Para o professor Marcus Orione, professor livre-docente da Faculdade de Direito da Universidade de São Paulo, ligado ao Departamento de Direito do Trabalho e da Seguridade Social, é uma simplificação fazer essa comparação.

”A idade é igual em outros países porque as condições de proteção da mulher no mercado de trabalho são completamente distintas do que ocorre aqui. Há proteção da Seguridade Social e o homem também é um cuidador do ambiente doméstico. No Brasil, a mulher trabalha em casa, depois vai para a jornada fora e volta para cuidar dos filhos.”

Ele lembra a necessidade de aumentar substancialmente a licença paternidade e, principalmente, garantir creches de qualidade. Além de uma mudança de mentalidade sobre o compartilhamento dos afazeres domésticos.

A diferença de idade não é porque mulheres são mais frágeis. Pelo contrário, serve para compensar um sistema injusto social e economicamente, tratando os desiguais na medida de sua desigualdade. O contrário, a imposição de uma igualdade que não existe, é retirar proteção social e aprofundar nossa estrutura machista de país.

”Não é correto tentar inspirar a reforma brasileira nos países desenvolvidos, porque o Brasil não conseguiu resolver sequer as desigualdades sociais do século 19”, afirma Fagnani.

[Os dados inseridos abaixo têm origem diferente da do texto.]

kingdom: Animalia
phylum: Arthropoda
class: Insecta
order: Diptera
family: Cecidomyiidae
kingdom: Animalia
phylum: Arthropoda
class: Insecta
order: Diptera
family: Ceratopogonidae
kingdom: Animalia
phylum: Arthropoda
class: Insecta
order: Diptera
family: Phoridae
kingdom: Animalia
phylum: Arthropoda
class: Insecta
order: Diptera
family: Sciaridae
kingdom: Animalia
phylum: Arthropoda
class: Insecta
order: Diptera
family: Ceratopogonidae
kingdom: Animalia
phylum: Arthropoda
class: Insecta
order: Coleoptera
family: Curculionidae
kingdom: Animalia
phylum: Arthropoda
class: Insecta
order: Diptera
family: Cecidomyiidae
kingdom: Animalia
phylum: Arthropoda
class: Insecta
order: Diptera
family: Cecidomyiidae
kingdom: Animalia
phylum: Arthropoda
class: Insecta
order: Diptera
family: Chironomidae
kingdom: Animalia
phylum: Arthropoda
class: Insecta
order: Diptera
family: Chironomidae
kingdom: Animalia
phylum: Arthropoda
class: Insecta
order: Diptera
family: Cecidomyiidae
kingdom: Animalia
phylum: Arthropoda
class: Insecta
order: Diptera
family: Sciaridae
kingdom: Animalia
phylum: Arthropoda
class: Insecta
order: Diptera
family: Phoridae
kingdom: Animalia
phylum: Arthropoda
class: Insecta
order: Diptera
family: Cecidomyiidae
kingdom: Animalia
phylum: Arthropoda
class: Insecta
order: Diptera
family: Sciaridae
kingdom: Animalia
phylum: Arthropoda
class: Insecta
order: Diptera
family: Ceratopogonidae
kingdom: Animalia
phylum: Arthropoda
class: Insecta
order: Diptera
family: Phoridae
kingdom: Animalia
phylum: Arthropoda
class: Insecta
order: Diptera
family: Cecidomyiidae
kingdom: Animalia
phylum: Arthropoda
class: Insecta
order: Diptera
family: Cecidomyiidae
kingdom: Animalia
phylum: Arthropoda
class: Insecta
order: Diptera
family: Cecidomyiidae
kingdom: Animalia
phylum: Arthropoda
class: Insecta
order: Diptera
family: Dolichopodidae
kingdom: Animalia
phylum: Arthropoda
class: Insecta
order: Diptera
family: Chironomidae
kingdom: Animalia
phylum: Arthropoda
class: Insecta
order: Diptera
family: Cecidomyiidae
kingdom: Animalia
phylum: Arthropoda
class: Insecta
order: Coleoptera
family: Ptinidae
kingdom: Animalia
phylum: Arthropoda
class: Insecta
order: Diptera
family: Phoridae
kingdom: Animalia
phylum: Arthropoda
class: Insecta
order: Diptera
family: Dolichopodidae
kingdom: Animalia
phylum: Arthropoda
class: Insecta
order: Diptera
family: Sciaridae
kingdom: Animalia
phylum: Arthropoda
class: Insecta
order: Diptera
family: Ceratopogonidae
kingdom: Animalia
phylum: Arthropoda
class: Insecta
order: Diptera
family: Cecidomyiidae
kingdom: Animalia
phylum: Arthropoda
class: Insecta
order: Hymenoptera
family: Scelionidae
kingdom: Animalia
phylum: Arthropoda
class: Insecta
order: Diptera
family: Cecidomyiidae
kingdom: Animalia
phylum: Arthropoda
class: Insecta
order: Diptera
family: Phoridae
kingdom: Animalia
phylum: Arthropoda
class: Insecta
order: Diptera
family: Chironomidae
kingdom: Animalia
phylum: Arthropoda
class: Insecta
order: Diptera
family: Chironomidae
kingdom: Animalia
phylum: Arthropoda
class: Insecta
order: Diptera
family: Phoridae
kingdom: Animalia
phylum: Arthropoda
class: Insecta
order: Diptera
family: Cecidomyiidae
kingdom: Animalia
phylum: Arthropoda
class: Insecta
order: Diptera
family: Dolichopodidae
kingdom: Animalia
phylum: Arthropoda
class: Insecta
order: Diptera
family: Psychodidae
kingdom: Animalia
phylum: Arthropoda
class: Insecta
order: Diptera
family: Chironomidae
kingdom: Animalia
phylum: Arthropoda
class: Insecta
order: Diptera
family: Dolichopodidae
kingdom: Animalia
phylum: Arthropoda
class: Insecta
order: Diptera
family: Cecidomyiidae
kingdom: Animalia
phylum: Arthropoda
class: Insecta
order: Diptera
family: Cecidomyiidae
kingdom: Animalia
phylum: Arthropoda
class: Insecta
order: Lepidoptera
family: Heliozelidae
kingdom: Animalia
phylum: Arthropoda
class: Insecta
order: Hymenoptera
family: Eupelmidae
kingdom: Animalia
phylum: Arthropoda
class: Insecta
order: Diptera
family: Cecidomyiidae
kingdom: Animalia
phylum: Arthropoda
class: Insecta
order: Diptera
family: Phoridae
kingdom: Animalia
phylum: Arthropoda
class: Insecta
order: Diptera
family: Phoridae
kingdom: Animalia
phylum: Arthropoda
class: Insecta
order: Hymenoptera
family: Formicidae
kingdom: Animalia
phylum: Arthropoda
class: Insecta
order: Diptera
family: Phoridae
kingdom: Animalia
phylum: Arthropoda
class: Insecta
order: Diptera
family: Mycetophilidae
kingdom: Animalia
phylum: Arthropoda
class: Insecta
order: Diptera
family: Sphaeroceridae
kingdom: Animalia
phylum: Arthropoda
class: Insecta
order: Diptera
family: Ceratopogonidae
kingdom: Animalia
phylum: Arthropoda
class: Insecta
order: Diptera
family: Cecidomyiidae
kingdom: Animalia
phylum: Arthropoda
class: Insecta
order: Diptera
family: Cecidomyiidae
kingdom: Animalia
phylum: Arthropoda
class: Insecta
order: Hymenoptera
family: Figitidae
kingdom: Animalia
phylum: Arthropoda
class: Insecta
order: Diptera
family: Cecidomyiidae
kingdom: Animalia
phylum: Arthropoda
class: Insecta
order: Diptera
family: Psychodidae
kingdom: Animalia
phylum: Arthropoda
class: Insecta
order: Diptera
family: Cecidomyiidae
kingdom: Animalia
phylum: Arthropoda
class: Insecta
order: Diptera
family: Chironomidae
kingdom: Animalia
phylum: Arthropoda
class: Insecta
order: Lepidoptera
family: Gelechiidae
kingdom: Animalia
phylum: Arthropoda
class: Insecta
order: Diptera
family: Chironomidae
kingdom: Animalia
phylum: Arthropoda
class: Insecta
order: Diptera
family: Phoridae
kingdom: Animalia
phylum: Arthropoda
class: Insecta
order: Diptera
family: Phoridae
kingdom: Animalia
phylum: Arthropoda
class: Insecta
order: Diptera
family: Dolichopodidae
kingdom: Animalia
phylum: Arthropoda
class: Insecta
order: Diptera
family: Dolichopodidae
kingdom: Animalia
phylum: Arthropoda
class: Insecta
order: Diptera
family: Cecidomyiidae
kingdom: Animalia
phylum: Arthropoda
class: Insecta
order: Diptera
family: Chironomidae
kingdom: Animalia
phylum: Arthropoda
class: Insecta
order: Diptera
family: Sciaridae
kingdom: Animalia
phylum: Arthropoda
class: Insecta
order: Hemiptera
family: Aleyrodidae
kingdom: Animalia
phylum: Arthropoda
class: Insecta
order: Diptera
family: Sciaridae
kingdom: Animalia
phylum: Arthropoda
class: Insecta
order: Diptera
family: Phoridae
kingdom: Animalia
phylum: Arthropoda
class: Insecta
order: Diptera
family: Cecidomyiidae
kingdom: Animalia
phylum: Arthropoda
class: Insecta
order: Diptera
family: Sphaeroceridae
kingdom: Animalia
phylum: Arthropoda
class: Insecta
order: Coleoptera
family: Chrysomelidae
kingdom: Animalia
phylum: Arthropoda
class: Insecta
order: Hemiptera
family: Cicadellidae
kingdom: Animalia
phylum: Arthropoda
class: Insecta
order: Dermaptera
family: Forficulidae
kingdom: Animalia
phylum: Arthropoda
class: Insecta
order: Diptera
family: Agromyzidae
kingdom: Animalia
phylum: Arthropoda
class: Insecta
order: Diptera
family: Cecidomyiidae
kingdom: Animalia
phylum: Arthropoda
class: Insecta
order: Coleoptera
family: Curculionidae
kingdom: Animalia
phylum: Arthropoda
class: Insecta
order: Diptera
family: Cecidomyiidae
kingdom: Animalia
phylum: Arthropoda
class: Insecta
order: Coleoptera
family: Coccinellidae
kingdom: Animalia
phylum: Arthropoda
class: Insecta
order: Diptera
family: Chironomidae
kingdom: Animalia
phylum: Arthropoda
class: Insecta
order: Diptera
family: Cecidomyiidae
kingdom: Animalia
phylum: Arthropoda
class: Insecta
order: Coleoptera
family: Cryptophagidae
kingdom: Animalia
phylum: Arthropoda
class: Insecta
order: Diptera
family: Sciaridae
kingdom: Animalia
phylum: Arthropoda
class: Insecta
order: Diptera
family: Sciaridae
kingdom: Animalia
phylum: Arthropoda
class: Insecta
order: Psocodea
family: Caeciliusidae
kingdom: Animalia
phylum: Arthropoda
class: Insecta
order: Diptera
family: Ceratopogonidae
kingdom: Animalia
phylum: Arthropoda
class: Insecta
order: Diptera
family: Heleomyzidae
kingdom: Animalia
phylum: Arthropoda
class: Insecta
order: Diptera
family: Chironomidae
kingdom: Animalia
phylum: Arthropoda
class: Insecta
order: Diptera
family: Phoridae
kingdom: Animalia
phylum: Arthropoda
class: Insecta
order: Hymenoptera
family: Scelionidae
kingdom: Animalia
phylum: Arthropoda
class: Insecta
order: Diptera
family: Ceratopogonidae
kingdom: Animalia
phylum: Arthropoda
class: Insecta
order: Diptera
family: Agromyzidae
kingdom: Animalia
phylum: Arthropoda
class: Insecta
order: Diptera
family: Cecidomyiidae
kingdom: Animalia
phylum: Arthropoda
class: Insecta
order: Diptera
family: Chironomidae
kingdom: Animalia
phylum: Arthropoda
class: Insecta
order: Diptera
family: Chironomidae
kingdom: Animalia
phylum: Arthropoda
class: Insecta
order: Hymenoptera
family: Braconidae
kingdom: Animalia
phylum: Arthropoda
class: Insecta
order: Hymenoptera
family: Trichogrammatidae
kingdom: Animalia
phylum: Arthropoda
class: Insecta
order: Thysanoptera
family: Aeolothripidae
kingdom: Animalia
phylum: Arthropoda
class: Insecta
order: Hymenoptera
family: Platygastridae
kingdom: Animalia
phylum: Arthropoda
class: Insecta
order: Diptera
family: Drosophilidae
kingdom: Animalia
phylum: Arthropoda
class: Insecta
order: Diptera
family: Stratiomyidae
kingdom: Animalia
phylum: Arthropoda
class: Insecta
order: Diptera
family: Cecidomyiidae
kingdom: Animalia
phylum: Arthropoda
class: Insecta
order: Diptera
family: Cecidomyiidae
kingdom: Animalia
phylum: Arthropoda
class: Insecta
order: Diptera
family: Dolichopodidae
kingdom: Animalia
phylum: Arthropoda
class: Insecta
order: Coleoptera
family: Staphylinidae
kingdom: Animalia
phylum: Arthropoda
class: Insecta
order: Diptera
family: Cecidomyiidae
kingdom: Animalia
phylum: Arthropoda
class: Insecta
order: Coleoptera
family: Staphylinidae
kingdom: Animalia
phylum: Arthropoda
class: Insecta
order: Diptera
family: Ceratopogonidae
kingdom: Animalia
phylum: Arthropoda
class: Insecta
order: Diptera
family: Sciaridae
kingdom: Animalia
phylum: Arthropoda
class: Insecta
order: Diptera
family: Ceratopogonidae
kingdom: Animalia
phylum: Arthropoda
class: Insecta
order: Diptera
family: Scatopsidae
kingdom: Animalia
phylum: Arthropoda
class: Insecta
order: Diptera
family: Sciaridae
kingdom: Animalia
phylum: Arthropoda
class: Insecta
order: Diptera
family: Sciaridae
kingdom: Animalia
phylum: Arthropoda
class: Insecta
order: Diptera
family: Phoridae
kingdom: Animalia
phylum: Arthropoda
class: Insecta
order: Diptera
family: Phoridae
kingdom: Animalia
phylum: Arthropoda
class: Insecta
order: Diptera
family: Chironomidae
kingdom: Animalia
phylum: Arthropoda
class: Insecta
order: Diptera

Ou seja, o governo está propondo trocar o piso de uma casa, que claro, precisa de melhorias. Mas ignora que suas fundações, que não garantem segurança para os seus moradores, precisam de uma reforma mais urgente. Resta saber se os moradores vão topar continuar sob risco de fundações de baixa qualidade e com um chão remendado por conta da promessa de que ainda restará um telhado (esburacado, graças à aprovação da lei da terceirização ampla) como consolo.